There is nothing lazier,  less descriptive, more general and generic than lumping everyone together, especially when trying to nail down with some precision the nuance or detail that makes that person who s/he is, whether you love or hate him.

I try to move outside these lazy generalizations and even into different descriptive territory. Not too long ago, for example, I wrote about someone who was like a fruit fly to me, and elaborated on why.
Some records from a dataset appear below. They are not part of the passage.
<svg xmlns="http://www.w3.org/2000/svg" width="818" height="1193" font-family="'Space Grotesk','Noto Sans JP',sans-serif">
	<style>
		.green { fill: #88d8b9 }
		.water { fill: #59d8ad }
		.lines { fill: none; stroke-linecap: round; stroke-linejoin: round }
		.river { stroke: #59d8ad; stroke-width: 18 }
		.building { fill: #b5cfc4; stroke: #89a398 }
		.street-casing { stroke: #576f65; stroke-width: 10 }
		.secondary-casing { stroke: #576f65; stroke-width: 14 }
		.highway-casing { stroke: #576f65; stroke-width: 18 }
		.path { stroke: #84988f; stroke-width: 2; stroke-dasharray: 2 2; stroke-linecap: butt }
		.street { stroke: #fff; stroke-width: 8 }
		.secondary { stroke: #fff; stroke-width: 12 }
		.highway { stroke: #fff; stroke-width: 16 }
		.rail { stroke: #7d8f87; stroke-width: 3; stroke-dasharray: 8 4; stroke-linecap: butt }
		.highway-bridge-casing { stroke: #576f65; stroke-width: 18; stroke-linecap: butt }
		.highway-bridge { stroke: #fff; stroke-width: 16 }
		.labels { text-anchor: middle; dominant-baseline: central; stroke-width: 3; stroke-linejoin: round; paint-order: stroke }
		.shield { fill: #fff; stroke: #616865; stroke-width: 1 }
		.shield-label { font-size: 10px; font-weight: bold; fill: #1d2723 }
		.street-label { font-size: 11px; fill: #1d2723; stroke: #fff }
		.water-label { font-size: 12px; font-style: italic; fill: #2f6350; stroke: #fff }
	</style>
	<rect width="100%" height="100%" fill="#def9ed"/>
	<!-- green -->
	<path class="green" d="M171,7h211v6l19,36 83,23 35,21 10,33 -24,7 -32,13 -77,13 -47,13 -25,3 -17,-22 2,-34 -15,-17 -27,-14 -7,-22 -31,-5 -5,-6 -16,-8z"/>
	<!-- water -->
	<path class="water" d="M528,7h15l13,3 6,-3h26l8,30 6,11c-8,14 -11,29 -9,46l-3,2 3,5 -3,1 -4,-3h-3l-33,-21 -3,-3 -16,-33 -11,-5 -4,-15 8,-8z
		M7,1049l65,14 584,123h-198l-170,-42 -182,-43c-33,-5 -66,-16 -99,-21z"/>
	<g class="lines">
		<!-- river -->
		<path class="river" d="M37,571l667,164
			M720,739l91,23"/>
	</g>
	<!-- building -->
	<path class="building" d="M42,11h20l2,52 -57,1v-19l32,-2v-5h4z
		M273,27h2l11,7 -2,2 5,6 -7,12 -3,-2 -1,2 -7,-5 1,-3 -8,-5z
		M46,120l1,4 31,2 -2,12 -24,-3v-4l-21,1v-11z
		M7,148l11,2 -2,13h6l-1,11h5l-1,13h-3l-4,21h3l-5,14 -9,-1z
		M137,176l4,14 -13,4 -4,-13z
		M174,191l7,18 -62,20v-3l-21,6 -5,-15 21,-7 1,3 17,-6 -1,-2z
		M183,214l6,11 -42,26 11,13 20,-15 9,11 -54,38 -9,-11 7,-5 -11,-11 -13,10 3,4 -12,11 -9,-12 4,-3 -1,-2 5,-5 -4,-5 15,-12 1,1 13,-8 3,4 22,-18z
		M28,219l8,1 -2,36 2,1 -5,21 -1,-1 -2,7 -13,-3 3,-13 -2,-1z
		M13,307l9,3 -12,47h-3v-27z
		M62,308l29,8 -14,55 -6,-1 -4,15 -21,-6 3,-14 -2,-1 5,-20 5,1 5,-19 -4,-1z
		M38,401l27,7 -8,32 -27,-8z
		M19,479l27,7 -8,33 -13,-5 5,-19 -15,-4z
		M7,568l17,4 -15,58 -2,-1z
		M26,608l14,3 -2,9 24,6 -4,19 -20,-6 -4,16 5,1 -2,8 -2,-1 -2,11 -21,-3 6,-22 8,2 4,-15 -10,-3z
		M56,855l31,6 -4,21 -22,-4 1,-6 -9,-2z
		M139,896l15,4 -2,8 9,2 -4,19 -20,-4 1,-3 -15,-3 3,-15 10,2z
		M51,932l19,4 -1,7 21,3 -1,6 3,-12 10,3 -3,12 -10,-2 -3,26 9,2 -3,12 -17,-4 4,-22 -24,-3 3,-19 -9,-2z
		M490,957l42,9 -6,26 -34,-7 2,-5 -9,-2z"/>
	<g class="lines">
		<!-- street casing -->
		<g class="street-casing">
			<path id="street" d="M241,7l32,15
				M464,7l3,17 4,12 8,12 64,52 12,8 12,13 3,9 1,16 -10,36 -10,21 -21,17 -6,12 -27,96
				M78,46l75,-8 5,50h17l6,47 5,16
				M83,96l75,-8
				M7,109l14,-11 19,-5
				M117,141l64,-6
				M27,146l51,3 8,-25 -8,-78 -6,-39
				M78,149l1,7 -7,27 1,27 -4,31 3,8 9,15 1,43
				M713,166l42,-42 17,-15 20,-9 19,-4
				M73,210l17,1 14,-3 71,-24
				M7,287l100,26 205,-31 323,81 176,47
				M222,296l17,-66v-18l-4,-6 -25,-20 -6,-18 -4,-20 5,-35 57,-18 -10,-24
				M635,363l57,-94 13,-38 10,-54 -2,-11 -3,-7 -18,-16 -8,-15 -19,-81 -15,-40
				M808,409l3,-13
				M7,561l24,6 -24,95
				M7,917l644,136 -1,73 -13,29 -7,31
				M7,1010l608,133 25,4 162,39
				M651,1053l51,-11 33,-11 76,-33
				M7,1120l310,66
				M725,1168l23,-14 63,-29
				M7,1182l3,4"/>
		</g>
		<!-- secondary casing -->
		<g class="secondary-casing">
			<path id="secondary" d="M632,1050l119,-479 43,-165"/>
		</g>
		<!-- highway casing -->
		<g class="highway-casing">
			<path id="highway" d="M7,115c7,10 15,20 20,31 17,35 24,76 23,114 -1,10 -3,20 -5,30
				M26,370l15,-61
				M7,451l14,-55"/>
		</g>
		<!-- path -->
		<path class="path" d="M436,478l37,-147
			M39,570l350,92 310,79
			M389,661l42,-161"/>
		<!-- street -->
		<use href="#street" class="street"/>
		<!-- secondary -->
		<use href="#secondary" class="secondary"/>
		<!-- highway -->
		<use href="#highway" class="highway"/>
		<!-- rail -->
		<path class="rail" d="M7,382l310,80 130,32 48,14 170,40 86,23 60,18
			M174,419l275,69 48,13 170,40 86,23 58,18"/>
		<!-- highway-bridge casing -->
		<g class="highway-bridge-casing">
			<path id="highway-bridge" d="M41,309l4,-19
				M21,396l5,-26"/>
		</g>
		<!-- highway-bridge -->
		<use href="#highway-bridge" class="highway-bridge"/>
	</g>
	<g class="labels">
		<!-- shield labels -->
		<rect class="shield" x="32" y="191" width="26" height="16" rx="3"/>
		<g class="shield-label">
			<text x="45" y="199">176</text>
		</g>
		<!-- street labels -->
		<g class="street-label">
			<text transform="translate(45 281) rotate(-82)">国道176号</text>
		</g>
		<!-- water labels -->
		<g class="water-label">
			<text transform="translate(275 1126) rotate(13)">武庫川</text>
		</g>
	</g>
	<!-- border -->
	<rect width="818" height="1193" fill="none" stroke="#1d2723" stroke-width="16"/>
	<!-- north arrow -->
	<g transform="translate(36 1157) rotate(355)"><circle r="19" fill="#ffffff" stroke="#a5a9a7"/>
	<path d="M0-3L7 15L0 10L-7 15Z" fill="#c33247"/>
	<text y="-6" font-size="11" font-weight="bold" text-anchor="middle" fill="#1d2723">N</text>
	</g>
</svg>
Later, I felt that the same person is a lot like a tiny, live frog, trapped in a bag of fresh salad. Every so often, I’ve read a news story here in Sweden about someone opening a ready-to-eat bag of greens, only to witness a little frog, still alive, hop out. Me, I’d find this horrifying (the companies selling these frog-laden salads claim that live frogs prove the freshness of their goods…). In comparing a person to these frogs, though, I isolate certain aspects of the individual’s personality: living in a confined, non-reality, oblivious to the fact that she does not belong there and that that environment is inherently unhealthy and won’t lead her anywhere. She may die there.

When some unsuspecting consumer opens the bag, and she – this oblivious frog – jumps out, she is unwelcome and terrifies the person holding the bag. This can’t be happening! Even if it’s a fascinating and strange curiosity, that fascination lasts only for the briefest moment. This uninvited, intrusive guest must go.